Willow Bank Yacht Club and Cazenovia Lake will be host the Central New York Sailing Association Annual Regatta the weekend of July 9 and 10. The event will bring participants from 30 sailing clubs across the state to partake in races.

In the preceding weeks, a series of articles about the various fleets that will be seen competing will be featured.

The Flying Dutchman is a 20-foot one design high-performance two-person monohull racing dinghy. Developed in the early 1950s, its large sail area per unit weight makes it a very fast boat.
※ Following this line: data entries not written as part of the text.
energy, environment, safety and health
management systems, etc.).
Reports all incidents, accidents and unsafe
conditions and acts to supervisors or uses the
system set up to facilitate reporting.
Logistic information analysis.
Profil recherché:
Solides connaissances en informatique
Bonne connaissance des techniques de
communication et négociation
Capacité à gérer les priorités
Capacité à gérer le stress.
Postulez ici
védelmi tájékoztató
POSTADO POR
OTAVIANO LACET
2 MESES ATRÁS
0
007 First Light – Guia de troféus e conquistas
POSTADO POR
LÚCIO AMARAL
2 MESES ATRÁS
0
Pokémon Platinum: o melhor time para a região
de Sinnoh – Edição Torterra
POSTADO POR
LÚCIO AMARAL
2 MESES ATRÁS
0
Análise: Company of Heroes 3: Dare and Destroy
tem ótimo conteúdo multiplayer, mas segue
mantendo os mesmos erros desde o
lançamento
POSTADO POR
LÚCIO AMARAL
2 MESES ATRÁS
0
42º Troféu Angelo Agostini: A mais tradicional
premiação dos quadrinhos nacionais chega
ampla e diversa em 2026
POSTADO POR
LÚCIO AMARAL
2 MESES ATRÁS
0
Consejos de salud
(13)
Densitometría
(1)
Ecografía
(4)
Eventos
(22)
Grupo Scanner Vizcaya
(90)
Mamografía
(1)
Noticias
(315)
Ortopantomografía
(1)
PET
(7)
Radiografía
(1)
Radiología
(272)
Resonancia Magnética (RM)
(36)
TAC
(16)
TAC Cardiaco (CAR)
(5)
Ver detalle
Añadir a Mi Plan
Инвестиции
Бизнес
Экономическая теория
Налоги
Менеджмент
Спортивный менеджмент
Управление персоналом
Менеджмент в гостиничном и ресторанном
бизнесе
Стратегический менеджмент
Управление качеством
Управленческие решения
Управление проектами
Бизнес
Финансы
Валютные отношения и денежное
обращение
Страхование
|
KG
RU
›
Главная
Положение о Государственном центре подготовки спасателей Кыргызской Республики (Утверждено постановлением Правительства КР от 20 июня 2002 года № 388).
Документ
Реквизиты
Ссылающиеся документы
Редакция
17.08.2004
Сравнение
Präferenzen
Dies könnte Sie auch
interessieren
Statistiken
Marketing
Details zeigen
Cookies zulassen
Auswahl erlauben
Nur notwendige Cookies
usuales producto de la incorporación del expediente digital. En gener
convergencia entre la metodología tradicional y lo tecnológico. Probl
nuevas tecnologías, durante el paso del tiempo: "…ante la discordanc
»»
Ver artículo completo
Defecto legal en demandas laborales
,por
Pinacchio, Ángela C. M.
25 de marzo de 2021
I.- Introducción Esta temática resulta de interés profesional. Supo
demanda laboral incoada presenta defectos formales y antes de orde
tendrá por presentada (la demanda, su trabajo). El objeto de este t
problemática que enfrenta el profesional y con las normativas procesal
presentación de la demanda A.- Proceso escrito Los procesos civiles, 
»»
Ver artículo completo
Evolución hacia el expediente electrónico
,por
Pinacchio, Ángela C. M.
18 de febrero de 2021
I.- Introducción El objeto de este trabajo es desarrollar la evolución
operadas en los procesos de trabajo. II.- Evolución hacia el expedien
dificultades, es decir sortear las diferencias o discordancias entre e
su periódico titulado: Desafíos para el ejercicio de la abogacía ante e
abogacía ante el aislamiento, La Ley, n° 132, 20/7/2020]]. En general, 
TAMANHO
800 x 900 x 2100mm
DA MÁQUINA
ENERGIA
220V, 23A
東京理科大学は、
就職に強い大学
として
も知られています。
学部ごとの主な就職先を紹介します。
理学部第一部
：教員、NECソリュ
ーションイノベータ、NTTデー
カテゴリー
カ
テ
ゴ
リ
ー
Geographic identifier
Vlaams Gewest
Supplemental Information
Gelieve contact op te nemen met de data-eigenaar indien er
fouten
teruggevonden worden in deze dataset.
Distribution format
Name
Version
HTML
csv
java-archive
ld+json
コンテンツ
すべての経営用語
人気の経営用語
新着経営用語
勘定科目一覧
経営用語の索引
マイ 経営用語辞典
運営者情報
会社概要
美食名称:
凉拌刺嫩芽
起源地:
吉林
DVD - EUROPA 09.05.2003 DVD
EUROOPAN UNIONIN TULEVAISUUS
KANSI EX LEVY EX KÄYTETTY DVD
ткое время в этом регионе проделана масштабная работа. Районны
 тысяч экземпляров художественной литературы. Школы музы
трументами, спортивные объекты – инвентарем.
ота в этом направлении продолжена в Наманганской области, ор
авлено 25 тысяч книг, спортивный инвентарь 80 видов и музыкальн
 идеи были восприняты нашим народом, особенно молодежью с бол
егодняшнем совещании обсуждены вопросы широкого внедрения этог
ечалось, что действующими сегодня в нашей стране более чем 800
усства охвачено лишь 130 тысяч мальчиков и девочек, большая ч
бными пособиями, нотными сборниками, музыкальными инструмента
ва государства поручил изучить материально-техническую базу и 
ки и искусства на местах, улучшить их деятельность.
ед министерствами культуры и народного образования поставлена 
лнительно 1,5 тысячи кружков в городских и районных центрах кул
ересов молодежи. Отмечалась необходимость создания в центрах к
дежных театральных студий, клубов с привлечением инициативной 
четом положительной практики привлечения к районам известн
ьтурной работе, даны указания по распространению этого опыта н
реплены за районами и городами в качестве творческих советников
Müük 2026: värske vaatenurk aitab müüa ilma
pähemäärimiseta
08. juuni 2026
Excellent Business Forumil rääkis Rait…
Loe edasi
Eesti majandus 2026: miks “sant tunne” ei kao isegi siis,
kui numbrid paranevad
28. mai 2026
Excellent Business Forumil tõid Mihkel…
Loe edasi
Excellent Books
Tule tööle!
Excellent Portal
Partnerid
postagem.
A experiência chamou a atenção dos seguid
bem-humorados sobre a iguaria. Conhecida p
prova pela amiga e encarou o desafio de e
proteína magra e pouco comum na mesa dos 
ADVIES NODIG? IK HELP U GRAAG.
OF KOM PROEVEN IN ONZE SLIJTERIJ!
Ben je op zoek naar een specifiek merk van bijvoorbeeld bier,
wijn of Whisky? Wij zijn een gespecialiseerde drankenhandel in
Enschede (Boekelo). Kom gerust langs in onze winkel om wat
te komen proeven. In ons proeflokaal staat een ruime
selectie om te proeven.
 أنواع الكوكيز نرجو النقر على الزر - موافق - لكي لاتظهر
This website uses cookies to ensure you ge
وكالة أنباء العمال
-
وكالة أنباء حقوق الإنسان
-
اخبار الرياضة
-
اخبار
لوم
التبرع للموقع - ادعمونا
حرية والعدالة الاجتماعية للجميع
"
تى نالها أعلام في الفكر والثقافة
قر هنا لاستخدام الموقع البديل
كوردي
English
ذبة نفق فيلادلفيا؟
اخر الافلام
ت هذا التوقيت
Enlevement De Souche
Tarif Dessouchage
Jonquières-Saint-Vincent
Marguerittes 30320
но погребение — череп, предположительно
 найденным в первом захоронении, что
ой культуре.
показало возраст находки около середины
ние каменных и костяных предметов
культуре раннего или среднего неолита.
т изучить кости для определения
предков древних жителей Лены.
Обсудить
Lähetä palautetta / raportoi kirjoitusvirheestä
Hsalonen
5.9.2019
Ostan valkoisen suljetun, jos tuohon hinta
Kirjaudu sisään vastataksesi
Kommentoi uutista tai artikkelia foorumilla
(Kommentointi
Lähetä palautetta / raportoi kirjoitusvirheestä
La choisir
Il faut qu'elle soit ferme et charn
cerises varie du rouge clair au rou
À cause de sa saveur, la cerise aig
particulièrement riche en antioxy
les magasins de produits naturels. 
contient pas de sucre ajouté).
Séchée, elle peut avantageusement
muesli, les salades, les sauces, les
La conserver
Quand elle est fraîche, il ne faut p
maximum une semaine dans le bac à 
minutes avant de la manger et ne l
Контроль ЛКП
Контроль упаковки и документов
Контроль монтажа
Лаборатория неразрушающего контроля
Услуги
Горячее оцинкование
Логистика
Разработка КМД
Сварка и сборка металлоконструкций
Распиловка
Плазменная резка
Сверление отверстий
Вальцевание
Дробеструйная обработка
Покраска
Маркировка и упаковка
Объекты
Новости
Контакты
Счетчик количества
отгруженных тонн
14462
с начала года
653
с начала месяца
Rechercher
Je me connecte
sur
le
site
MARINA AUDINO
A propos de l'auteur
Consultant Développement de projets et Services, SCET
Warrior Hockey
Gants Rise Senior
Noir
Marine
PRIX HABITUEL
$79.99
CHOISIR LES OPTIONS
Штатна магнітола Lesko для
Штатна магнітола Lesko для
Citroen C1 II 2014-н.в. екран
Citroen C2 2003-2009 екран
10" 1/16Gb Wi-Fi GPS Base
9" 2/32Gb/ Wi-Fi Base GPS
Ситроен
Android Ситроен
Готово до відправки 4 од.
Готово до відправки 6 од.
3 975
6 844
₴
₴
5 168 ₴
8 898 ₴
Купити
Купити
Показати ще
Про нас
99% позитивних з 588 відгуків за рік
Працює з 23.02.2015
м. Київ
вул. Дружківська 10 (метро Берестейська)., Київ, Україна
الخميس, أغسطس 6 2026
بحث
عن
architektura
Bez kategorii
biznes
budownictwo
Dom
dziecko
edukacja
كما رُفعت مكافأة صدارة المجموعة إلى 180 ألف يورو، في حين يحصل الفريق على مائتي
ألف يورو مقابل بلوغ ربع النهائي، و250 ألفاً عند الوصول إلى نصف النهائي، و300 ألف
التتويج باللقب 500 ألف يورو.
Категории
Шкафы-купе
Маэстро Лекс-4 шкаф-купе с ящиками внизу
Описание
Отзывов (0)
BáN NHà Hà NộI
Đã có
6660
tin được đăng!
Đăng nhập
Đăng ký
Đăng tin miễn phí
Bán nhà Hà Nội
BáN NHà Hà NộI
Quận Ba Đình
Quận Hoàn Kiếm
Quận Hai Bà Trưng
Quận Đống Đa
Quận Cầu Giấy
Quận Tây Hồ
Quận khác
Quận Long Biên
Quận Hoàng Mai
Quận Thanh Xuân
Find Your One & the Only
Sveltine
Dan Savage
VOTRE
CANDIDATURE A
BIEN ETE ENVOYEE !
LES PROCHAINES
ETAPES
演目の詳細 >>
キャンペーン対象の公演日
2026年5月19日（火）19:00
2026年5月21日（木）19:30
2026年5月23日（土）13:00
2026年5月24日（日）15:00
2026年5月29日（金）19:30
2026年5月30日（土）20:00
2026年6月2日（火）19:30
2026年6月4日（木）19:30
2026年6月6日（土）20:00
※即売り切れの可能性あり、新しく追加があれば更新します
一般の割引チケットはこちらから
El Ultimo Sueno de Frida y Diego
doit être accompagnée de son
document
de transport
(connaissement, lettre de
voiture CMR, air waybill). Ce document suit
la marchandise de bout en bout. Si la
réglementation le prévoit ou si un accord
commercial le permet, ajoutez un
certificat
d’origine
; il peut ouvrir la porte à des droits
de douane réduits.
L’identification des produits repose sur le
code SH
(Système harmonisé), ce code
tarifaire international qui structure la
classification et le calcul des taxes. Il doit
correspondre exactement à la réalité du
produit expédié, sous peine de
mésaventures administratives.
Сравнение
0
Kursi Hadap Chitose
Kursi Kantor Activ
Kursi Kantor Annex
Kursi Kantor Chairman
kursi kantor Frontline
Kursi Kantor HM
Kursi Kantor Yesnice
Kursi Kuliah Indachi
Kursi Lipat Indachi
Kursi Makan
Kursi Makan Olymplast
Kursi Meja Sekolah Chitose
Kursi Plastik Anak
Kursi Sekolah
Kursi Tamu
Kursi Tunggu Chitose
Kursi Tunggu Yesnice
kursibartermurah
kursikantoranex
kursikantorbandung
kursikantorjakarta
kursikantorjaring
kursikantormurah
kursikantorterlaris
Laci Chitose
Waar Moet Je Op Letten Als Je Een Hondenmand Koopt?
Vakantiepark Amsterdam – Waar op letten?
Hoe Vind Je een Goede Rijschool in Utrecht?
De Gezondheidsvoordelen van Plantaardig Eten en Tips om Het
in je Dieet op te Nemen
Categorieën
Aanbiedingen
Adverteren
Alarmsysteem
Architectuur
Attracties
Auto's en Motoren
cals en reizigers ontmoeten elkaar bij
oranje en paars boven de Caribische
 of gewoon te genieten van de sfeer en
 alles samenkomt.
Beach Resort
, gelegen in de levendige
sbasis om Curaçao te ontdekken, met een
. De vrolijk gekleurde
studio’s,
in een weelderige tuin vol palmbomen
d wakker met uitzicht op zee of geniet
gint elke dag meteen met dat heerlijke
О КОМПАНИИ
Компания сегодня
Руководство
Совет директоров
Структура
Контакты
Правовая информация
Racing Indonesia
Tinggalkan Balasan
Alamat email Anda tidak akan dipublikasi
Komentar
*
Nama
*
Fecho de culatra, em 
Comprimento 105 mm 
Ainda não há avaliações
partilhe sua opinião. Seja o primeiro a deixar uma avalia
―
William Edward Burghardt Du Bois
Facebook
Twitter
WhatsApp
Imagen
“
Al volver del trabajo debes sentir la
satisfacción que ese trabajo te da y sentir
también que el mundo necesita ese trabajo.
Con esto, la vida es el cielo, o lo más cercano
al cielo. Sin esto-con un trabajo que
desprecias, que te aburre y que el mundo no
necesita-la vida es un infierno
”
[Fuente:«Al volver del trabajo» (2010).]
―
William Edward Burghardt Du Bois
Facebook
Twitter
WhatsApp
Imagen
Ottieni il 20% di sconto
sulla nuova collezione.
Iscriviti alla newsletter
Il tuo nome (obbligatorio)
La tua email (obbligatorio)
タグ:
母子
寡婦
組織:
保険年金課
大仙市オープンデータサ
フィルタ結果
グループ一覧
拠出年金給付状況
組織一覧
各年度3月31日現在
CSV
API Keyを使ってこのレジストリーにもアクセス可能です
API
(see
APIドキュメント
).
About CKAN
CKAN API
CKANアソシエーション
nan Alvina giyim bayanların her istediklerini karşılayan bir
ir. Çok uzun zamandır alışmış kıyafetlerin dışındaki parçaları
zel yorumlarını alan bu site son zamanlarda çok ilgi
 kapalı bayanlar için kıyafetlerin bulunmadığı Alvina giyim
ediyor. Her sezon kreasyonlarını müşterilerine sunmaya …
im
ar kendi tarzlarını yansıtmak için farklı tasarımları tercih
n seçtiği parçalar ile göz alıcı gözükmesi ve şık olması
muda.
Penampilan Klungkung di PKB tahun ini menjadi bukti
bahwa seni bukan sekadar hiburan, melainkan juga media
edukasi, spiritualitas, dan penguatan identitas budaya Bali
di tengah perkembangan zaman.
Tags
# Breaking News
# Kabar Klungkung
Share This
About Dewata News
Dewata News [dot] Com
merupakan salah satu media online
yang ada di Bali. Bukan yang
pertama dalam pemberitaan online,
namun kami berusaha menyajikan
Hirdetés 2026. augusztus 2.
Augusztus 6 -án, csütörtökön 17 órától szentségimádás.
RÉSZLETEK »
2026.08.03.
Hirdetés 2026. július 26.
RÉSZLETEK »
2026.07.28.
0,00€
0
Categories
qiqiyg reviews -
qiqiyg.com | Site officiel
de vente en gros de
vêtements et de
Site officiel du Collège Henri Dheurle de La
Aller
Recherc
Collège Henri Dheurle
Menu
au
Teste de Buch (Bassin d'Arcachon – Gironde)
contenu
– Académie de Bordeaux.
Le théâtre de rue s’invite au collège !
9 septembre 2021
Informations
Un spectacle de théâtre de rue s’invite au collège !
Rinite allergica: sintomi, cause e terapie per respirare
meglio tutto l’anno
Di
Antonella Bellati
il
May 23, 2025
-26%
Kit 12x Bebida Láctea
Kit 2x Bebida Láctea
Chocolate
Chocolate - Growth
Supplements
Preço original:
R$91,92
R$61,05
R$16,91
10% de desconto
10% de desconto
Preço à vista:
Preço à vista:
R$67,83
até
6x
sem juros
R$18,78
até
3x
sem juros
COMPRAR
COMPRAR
The boat utilizes a trapeze harness for the crew and hiking straps for the skipper to counterbalance the wind force on its sails. Trials were held for the new boat class in the summer of 1952 in Holland, and the name of the design, Flying Dutchman, was born. It made its Olympic debut at the 1960 Olympics.

The Flying Dutchman was sailed in Olympic competitions from 1960 through 1992. In 1964 Harold Morse, Bill Diefendorf and James McNitt took their three Flying Dutchman sailboats from Willow Bank Yacht Club to the Olympic Trials; an unusually high quota of Flying Dutchman sailors from one sailing club.

Willow Bank Yacht Club raced a large and strong fleet of the watercraft and was named the Flying Dutchman Number Two Fleet in the USA. An annual regatta is held each year at Cazenovia, when out-of-town boats compete with the local fleet, for the Cuspidor Trophy, which was presented by Content Morse in 1962 and first won by R. W. Parsons. Harold and Content Morse imported the first Flying Dutchman to Cazenovia, from Germany.

The Flying Dutchman is still one of the fastest racing dinghies in the world. They have beautiful lines, carry a mainsail, a very large foresail known as a genoa, and a large balloon spinnaker sail for running downwind and reaches. Its light weight and large sail area allow it to plane easily even when sailing upwind.